**SELECTED EXTRACT**.
Designing for Interactive Theatre

When Liz Fisher and Robert Matney of Whirligig Productions approached me about designing lights for their new and innovative version of the House of Atreus story, I jumped at the chance, knowing that I was taking on a rather large project and having no idea how I was going to tackle its challenges. Deus Ex Machina is an interactive retelling of the Oresteia—interactive in that, at key points in the play, characters go to an oracle to seek guidance, and the audience gets to select the prophecy that pushes the characters into their next course of action. It was formatted and marketed as a “Choose Your Own Adventure” style play. The choice that the audience democratically made would alter the course of the narrative—does Clytemnestra seek vengeance for the death of Iphigenia? Turn to page 256.

What does it take for an indie theatre company to mount such an ambitious project? We were literally putting ourselves in a position where we were not going to know what play we were doing at the start of the night. We were putting the audience in complete control.

Here is what this means for a lighting designer: the audience can choose from one of two prophecies for Clytemnestra, which splits the narrative into two possible paths (we will only go down one in any given performance); the same is true of Electra in each of those paths, giving us now four possible paths; Orestes, in each of those four paths, can be given one of three prophecies. Twelve paths. Twelve entirely independent plays.

Flexibility, flow, detachment. This show nearly made a Buddhist out of me.

No other production that I have ever worked on emphasized more the need for a clear design process; no other production ever forced me to be less precious about my choices, less attached emotionally to certain cues. I’m a designer who creates spreadsheets of potential lighting cues before tech; this was a show that all but required this, as well as flowcharts demonstrating how we were going to navigate the large number of cues programmed into the board. Not only was I required to remain unattached to my work—I had to remain unattached to the entire concept of a tech rehearsal! We loaded in on a Monday, and opened on a Saturday. A friend of mine who had worked on a similar project advised me over the summer to make time to tech each iteration on its own. Given our time constraints, and later technical hurdles, this was never going to be possible. The entire tech week required everyone to go with whatever flow was necessary that day—plans were discarded on a daily basis based on what the tech and the actors (who were preparing seven and a half hours of text) needed most.

**DATA LISTING**.
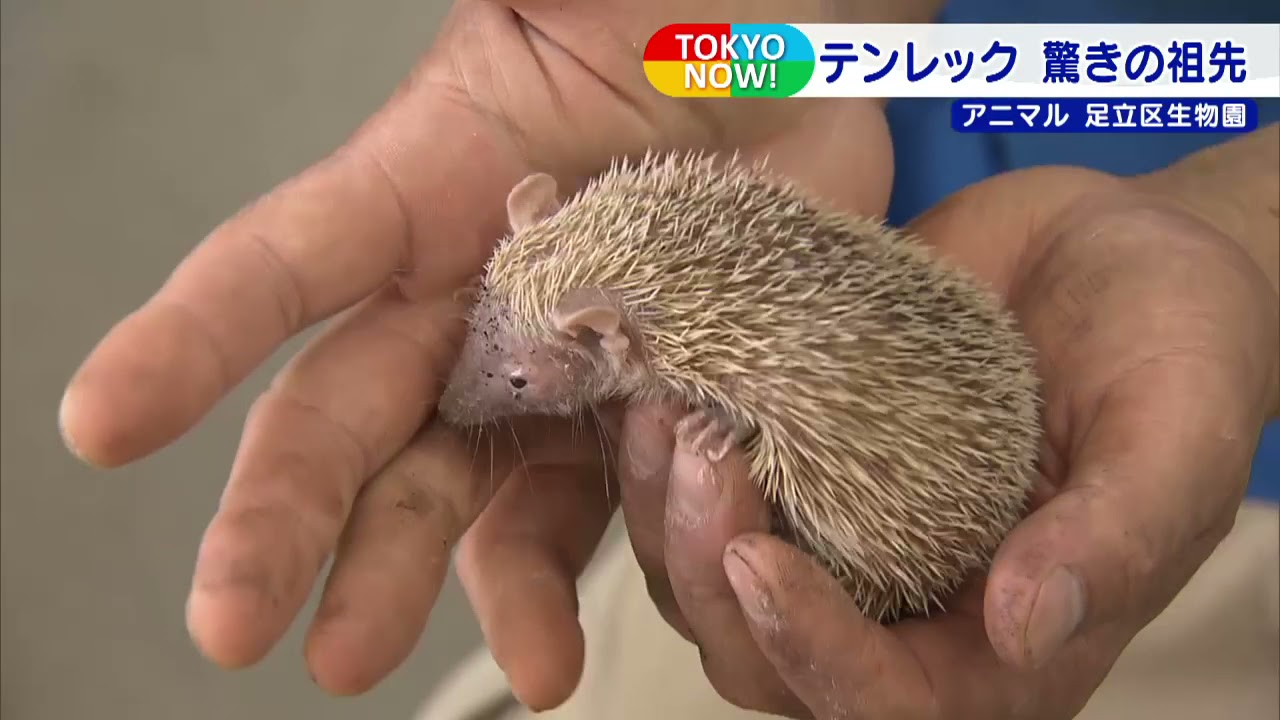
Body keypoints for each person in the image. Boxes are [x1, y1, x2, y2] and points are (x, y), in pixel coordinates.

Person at [57, 0, 1278, 718]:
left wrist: (1241, 228)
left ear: (606, 344)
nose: (479, 393)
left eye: (524, 378)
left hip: (1197, 419)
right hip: (924, 146)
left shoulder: (671, 353)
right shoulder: (639, 307)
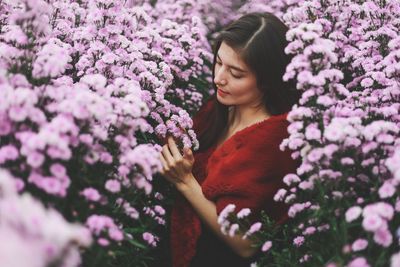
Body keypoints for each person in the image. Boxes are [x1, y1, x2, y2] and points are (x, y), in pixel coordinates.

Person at [159, 12, 300, 267]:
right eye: (219, 62)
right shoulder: (222, 106)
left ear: (267, 80)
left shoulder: (272, 140)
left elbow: (247, 244)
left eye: (236, 73)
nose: (218, 78)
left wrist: (184, 180)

**TASK**.
Can you echo the passage of the interactive theatre lighting text from "Designing for Interactive" to "to page 256.", word for word?

**EXPECTED OUTPUT**.
Designing for Interactive Theatre

When Liz Fisher and Robert Matney of Whirligig Productions approached me about designing lights for their new and innovative version of the House of Atreus story, I jumped at the chance, knowing that I was taking on a rather large project and having no idea how I was going to tackle its challenges. Deus Ex Machina is an interactive retelling of the Oresteia—interactive in that, at key points in the play, characters go to an oracle to seek guidance, and the audience gets to select the prophecy that pushes the characters into their next course of action. It was formatted and marketed as a “Choose Your Own Adventure” style play. The choice that the audience democratically made would alter the course of the narrative—does Clytemnestra seek vengeance for the death of Iphigenia? Turn to page 256.